Reputation: 61
I'm dealing with a multi-level dictionary in Julia. The outermost dictionary is Dict{String, Any}, which looks like this:
`Dict{String, Any} with 38 entries:
"2024-11-15:169" => Dict{String, Any}("395.0"=>Any[Dict{String, Any}("mini"=>…
"2024-06-28:29" => Dict{String, Any}("418.0"=>Any[Dict{String, Any}("mini"=>…
"2025-06-20:386" => Dict{String, Any}("750.0"=>Any[Dict{String, Any}("mini"=>…`
Each value is also a dictionary Dict{String, Any} with:
`Dict{String, Any} with 112 entries:
"475.0" => Any[Dict{String, Any}("mini"=>false, "settlementType"=>"P", "low52…
"500.0" => Any[Dict{String, Any}("mini"=>false, "settlementType"=>"P", "low52…
"456.0" => Any[Dict{String, Any}("mini"=>false, "settlementType"=>"P", "low52…`
Ultimately, I want to create a dictionary that has values which are dataframes. I.e. assign to each key from the outermost dictionary a dataframe based on the inner dictionary (With columns like "strike"=[475, 500, 456] or "mini"=[false, false, false] for example).
What does the Any[...] mean in the inner dictionary? How can I get rid of it because I only have dictionary types inside? Then, how do I efficiently collect the info from each dictionary into dataframe columns?
Thanks.
I tried just parsing it with DataFrame(outerdict) but it creates some kind of weird multi-level column index, again with the Any's. Also, with dictionaries as dataframe values it feels quite inefficient to manually create new columns every time from the dictionary entries.
Upvotes: 1
Views: 64
Reputation: 42214
It is not clear from your question what you need.
So let's assume we have a nested dictionary:
julia> d = Dict(:df1=>[Dict(:a=>10,:b=>20),Dict(:a=>11,:b=>21)], :df2=>[Dict(:a=>10,:b=>20),Dict(:a=>11,:b=>21)])

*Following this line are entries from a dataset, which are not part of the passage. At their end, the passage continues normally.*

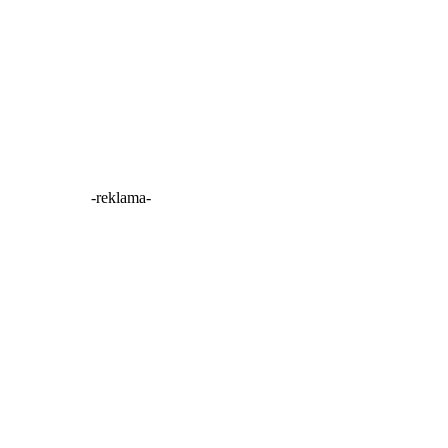
-reklama-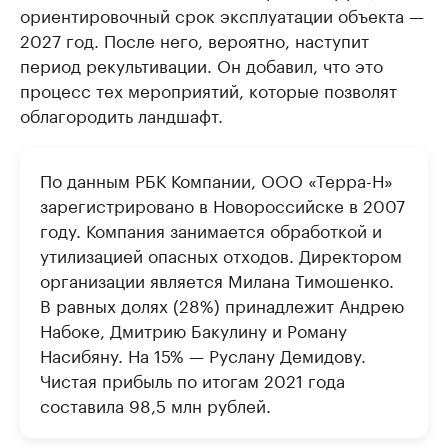
ориентировочный срок эксплуатации объекта —
2027 год. После него, вероятно, наступит
период рекультивации. Он добавил, что это
процесс тех мероприятий, которые позволят
облагородить ландшафт.
По данным РБК Компании, ООО «Терра-Н»
зарегистрировано в Новороссийске в 2007
году. Компания занимается обработкой и
утилизацией опасных отходов. Директором
организации является Милана Тимошенко.
В равных долях (28%) принадлежит Андрею
Набоке, Дмитрию Бакулину и Роману
Насибяну. На 15% — Руслану Демидову.
Чистая прибыль по итогам 2021 года
составила 98,5 млн рублей.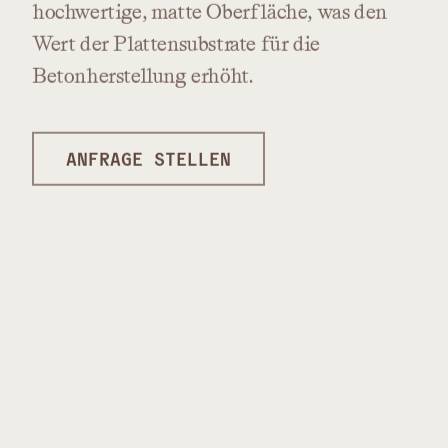
hochwertige,
matte
Oberfläche,
was
den
Wert
der
Plattensubstrate
für
die
Betonherstellung
erhöht.
ANFRAGE STELLEN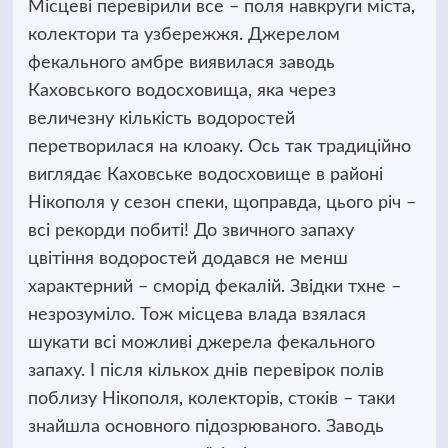
Місцеві перевірили все
– поля навкруги міста,
колектори та узбережжя. Джерелом
фекального амбре виявилася заводь
Каховського водосховища, яка через
величезну кількість водоростей
перетворилася на клоаку. Ось так традиційно
виглядає Каховське водосховище в районі
Нікополя у сезон спеки, щоправда, цього річ –
всі рекорди побиті! До звичного запаху
цвітіння водоростей додався не менш
характерний – сморід фекалій. Звідки тхне –
незрозуміло. Тож місцева влада взялася
шукати всі можливі джерела фекального
запаху. І після кількох днів перевірок полів
поблизу Нікополя, колекторів, стоків – таки
знайшла основного підозрюваного. Заводь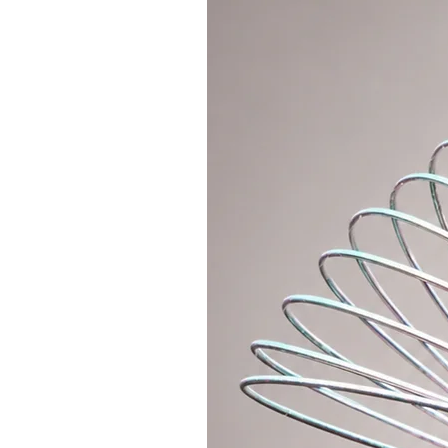
Für Anfänger empfehlen wir die 
Durchmesser von 90-100 cm (je n
großen Reifens beträgt ungefähr 
Für fortgeschrittene Hooper bieten
POLYPRO 20 mm (3/4"). Das Gewic
ungefähr 400 g.
Beim Drehen federt der Hoop nicht,
den Sie ausführen möchten, zuver
Gefühl beim Drehen.
Wir bieten auch Stoffhüllen oder
Reise-Hoops an.
Hinweise:
Jedes Teil ist beschriftet, damit
zusammensetzen. Es ist notwendig
einzuhalten, um die runde Form d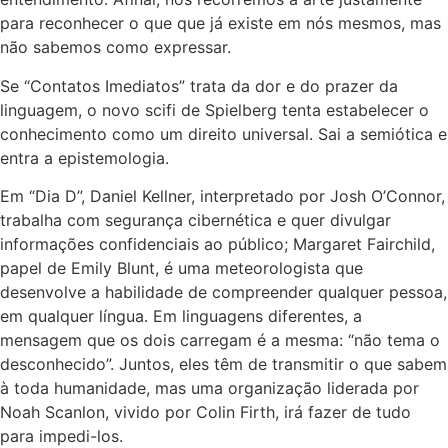
para reconhecer o que que já existe em nós mesmos, mas
não sabemos como expressar.
Se “Contatos Imediatos” trata da dor e do prazer da
linguagem, o novo scifi de Spielberg tenta estabelecer o
conhecimento como um direito universal. Sai a semiótica e
entra a epistemologia.
Em “Dia D”, Daniel Kellner, interpretado por Josh O’Connor,
trabalha com segurança cibernética e quer divulgar
informações confidenciais ao público; Margaret Fairchild,
papel de Emily Blunt, é uma meteorologista que
desenvolve a habilidade de compreender qualquer pessoa,
em qualquer língua. Em linguagens diferentes, a
mensagem que os dois carregam é a mesma: “não tema o
desconhecido”. Juntos, eles têm de transmitir o que sabem
à toda humanidade, mas uma organização liderada por
Noah Scanlon, vivido por Colin Firth, irá fazer de tudo
para impedi-los.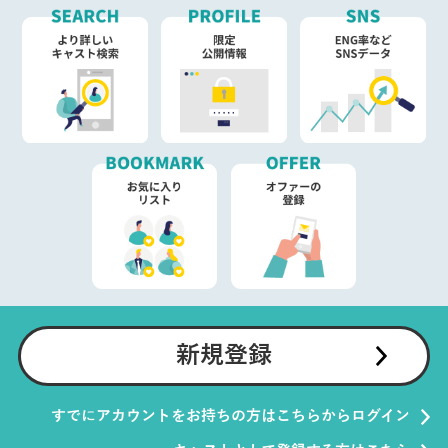
新規登録
すでにアカウントをお持ちの方はこちらからログイン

Dict{Symbol, Vector{Dict{Symbol, Int64}}} with 2 entries:
:df2 => [Dict(:a=>10, :b=>20), Dict(:a=>11, :b=>21)]
:df1 => [Dict(:a=>10, :b=>20), Dict(:a=>11, :b=>21)]
We can convert it to a dictionary of data frames:
julia> dfs = Dict(keys(d) .=> DataFrame.(values(d)))
Dict{Symbol, DataFrame} with 2 entries:
:df2 => 2×2 DataFrame…
:df1 => 2×2 DataFrame…
Were a single data frame looks like this:
julia> dfs[:df1]
2×2 DataFrame
Row │ a b
│ Int64 Int64
─────┼──────────────
1 │ 10 20
2 │ 11 21
The trick is the correct usage of broadcasting.
The Any[]
in the inner dictionary means a Vector
of elements of type Any
. Any
is an abstract type - a supertype for any Julia type. In my example having d = Dict(:df1=>Any[Dict(:a=>10,:b=>20),Dict(:a=>11,:b=>21)], :df2=>Any[Dict(:a=>10,:b=>20),Dict(:a=>11,:b=>21)])
would not have changed anything (except for performance which would be lower as the usage of abstract containers is not recommended in Julia).
Upvotes: 0